There was a little kid crying in the park today. I asked him where his parents were. Now I realize, man, I love my job.
What did Trump say to Epstein? "I like my tea like I like my teens: warm, sweet, and freshly made."
As a murderer, I stabbed a man after infiltrating his house. His wife came in and saw me. She fell into tears. I got up and said, "Drama queen!"
Someone stole my grass today. I went to the police, and they said: "What's wrong?" I said, "How could you tell something was wrong?" They replied, "You were looking forlorn."
Memes
What did the bee say after the execution? "The criminal has been beeheaded!"
Did you know that people say Michael Jackson only became a pedophile when he was white?
Lucky for him, if he was black he would have been found guilty.
Some people think prison is one word, but to criminals, it’s a whole sentence.
When I’m bored, I text a random number, “I hid the body... now what?”
Two priests walk into a store, and cops come up to them and say they’re looking for a child molester, and the priests both say, "I’ll do it!"
A policeman walks up to a van with two priests and says, "We're looking for two child molesters."
The priests both look at each other for a moment and then say, "Okay, we'll do it."
A child and a child molester walk into a forest together. The child turns to the molester and says, "Boy, these woods are scary." The molester says to the child, "You think you're scared? I have to walk out of here alone."
What does Jeffrey Dahmer and Travis Scott have in common?
Eight dead people.
Do you know what's in common between a hitman and a photographer?
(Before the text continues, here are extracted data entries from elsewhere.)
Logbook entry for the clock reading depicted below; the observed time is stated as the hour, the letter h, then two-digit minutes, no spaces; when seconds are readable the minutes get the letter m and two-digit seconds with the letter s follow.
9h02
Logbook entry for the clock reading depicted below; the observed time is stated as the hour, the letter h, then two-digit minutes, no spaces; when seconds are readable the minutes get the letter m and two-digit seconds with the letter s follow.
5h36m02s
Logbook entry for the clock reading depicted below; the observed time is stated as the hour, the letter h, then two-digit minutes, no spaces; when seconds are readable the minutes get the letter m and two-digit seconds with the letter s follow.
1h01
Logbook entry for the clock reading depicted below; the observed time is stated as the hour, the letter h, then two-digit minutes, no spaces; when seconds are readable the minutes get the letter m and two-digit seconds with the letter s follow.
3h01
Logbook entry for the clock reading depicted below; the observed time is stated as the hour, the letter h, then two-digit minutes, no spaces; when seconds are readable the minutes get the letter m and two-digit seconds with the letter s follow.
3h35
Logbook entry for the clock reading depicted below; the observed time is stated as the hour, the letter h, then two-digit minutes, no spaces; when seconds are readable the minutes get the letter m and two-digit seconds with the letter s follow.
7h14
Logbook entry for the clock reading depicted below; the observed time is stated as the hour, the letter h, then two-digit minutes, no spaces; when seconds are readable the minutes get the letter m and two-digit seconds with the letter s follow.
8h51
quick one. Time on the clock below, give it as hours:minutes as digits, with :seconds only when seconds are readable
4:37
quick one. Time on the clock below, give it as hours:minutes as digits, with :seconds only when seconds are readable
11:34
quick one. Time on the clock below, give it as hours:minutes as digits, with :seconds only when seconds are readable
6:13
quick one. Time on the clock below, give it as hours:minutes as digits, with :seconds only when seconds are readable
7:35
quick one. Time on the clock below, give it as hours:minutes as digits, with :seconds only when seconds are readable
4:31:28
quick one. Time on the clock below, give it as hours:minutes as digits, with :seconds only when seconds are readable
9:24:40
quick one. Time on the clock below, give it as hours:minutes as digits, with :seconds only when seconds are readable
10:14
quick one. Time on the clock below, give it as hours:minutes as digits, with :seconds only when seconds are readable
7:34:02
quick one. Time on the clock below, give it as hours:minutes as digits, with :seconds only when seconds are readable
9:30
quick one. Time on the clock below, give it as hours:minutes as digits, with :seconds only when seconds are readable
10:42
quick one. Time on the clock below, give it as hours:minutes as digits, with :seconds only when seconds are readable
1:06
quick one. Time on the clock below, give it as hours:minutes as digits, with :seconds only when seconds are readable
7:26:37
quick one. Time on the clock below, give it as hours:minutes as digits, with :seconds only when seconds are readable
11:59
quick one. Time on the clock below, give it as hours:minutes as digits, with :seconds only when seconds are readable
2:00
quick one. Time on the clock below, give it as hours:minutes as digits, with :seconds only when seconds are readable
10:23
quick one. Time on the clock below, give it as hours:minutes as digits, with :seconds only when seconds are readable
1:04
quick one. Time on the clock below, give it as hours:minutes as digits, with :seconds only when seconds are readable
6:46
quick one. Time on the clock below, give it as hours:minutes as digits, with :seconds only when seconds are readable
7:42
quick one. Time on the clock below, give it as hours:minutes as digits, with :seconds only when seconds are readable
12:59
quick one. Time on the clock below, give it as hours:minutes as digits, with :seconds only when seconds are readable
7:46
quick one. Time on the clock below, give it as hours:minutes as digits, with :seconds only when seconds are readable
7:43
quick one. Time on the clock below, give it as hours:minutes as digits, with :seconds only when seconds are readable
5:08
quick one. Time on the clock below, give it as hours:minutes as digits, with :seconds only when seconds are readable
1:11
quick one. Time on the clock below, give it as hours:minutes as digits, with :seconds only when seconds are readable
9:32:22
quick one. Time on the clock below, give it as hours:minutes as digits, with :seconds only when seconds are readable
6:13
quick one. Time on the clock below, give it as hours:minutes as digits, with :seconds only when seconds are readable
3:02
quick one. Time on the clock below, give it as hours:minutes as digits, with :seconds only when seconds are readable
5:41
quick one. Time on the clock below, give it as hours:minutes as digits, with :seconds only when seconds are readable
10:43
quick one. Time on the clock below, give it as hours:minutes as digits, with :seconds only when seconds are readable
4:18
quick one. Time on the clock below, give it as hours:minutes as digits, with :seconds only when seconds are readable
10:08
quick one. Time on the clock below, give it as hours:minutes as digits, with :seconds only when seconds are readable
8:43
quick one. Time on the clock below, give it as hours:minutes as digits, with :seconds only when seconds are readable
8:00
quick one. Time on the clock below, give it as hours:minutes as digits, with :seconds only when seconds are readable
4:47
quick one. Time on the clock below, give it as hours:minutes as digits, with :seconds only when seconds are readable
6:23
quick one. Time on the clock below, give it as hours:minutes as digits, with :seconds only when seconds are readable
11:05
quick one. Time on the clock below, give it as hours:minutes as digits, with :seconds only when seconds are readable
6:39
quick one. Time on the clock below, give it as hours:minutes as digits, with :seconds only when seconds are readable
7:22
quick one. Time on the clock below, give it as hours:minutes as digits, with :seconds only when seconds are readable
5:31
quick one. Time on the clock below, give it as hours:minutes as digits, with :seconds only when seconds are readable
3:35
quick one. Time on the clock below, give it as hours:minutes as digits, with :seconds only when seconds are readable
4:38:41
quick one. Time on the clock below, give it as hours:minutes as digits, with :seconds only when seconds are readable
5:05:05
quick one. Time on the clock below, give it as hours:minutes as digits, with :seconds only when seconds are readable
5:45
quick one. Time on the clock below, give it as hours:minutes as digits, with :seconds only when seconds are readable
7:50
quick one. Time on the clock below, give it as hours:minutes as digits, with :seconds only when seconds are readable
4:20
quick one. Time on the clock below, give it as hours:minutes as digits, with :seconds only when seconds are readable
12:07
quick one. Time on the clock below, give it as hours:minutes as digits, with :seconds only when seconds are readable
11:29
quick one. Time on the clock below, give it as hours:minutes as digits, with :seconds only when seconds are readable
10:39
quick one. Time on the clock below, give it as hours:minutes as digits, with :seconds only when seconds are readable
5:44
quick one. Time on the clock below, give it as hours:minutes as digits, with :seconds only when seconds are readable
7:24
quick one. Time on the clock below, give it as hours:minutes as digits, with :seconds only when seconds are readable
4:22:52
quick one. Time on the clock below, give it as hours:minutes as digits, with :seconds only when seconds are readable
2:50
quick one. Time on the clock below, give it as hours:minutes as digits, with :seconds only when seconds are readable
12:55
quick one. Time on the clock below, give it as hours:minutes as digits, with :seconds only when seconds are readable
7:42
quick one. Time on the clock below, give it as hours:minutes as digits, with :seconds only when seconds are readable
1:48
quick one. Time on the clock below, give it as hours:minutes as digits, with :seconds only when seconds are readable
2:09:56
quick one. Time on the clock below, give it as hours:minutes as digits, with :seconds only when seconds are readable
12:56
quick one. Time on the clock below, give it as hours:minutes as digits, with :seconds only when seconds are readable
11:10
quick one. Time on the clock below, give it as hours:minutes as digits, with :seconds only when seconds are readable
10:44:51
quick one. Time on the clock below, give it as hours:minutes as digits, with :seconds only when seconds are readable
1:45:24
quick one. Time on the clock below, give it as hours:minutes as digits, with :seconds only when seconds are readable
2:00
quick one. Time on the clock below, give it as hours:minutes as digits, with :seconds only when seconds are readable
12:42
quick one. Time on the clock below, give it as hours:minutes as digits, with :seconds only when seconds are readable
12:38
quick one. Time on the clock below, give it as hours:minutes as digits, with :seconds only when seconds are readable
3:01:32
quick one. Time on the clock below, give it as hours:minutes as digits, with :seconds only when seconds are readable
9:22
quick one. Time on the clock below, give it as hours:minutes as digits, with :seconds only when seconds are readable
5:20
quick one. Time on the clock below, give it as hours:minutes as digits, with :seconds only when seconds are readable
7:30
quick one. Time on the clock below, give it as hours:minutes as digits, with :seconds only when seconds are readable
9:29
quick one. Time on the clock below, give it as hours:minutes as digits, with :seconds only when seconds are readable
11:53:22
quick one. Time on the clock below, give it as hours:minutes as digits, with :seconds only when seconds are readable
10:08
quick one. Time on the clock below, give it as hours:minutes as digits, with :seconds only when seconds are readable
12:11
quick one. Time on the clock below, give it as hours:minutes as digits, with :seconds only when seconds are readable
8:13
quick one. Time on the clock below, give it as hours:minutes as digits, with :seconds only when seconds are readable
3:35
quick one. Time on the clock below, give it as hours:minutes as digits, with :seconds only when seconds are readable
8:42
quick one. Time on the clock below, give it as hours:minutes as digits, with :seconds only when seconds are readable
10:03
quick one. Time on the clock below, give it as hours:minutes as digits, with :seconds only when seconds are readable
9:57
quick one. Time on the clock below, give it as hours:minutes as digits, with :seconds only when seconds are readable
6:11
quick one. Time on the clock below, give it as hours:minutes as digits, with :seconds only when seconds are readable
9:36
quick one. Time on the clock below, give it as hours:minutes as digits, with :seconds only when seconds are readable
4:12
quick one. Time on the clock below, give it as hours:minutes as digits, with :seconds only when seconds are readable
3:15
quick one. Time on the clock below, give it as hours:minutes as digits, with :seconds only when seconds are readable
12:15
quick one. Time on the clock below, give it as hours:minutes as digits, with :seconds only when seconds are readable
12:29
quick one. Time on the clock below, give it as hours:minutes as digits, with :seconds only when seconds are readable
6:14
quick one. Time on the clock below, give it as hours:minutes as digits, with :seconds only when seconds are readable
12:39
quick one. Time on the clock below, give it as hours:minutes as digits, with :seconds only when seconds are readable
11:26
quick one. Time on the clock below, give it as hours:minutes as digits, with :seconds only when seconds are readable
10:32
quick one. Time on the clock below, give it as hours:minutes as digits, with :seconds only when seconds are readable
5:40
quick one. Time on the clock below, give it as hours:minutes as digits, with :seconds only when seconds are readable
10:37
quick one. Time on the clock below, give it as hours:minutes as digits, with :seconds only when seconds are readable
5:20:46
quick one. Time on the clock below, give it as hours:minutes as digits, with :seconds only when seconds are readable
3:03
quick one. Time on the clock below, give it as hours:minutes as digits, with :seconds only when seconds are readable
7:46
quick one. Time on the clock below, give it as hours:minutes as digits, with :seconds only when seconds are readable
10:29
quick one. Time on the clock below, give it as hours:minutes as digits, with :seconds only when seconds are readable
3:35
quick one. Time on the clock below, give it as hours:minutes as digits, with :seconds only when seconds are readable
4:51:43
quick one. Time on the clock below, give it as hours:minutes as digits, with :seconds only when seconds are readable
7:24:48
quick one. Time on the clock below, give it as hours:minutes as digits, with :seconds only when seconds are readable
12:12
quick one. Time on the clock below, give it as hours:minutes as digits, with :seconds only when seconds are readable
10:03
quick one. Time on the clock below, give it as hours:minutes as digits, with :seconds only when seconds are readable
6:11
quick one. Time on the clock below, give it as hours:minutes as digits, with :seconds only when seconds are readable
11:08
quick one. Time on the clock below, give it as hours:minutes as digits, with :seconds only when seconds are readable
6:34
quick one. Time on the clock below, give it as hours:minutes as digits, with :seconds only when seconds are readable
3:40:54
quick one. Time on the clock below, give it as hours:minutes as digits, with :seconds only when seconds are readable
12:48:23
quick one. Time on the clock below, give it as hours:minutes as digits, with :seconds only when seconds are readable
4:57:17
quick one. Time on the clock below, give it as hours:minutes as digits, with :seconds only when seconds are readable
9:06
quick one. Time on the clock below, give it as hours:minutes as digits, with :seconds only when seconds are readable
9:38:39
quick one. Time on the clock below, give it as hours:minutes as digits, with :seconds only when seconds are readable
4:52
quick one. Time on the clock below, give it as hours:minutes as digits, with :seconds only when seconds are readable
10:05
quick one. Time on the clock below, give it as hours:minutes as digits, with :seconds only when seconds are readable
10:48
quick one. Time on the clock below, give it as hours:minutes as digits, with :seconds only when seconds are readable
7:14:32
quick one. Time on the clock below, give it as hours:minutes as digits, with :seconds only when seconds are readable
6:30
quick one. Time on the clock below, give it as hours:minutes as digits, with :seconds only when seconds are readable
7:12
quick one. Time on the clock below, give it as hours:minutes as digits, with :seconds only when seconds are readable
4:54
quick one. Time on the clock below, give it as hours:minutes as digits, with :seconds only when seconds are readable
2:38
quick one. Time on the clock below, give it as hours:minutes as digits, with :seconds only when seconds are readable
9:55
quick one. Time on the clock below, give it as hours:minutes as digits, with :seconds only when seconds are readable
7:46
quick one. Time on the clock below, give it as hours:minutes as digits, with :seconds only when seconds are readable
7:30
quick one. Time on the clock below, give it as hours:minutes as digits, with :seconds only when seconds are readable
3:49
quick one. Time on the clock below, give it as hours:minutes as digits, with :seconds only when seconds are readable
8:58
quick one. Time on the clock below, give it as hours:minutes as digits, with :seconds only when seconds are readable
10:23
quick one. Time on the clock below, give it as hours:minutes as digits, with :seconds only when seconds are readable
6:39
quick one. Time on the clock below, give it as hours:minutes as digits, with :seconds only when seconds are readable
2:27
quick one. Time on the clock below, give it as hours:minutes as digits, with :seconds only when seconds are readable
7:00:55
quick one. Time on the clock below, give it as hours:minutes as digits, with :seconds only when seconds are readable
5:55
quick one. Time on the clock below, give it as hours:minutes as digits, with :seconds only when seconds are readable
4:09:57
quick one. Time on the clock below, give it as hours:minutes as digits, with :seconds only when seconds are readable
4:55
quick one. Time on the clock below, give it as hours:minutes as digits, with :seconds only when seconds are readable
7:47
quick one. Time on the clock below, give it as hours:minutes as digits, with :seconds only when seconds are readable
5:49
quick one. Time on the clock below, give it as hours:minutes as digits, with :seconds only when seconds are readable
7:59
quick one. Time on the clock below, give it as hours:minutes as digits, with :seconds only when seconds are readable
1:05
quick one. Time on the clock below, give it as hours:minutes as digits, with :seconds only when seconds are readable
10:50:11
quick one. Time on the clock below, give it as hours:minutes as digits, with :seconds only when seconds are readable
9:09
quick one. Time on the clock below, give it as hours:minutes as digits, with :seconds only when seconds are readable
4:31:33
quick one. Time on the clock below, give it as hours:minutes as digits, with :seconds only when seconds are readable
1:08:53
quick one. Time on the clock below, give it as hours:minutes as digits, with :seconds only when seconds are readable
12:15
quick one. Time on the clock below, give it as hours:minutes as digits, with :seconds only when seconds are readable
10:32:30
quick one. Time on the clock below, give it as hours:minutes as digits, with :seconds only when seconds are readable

They all shoot people for a living.
What is Jeffrey Dahmer's favorite song?
"Head, Shoulders, Knees and Toes."
What do you call a movie at Bill Cosby’s house?
Netflix and pill.
What do you call a Portuguese who commits a crime in Las Vegas?
Consensual Rapper 7.
Those rape alarms give you a headache, don't they?
Why are orphans good at being a criminal?
Because they're not wanted.
I put someone in a wheelchair into the fire and called him "hot wheels."